Work to complete —
Take from the material every line containing the string "follows" and copy it.

Information provided —
"""

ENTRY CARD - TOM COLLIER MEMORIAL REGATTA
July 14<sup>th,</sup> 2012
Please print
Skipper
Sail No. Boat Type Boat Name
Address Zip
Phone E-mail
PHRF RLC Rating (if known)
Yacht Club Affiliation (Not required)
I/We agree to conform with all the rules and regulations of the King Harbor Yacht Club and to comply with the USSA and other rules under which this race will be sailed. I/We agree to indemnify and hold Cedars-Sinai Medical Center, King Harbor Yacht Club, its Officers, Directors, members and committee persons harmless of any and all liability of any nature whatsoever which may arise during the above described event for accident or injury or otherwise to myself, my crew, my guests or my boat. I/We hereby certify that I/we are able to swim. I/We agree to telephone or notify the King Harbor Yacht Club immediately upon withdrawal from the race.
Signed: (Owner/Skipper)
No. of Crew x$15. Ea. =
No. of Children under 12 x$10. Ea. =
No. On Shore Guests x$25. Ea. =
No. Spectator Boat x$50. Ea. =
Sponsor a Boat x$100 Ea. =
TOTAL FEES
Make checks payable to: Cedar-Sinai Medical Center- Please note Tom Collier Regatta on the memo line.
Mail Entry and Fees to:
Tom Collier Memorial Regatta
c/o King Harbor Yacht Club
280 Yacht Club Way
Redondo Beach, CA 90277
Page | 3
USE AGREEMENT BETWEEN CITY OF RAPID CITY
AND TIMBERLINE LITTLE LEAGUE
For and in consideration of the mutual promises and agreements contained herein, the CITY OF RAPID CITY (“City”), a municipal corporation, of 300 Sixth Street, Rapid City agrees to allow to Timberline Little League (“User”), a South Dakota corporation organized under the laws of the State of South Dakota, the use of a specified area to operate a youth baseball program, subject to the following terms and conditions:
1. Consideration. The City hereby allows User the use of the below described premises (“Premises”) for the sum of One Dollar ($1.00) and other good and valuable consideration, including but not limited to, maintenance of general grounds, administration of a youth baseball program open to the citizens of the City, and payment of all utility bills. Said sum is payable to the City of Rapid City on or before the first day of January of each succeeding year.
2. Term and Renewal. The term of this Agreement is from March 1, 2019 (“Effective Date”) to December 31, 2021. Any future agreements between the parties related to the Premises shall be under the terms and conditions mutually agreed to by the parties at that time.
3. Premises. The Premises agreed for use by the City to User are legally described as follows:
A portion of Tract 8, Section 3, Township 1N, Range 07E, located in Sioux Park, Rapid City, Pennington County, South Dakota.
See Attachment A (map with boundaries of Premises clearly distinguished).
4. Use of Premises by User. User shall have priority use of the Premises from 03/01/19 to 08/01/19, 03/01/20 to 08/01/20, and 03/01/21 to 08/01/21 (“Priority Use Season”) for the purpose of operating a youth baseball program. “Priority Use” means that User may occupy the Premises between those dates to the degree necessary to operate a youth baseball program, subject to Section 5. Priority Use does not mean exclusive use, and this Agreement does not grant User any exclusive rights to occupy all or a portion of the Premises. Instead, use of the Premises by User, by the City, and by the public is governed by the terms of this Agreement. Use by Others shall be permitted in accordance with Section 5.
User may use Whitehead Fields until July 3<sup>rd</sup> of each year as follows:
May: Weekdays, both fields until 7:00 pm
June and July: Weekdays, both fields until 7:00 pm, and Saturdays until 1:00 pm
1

"""

Answer space —
3. Premises. The Premises agreed for use by the City to User are legally described as follows:
User may use Whitehead Fields until July 3<sup>rd</sup> of each year as follows:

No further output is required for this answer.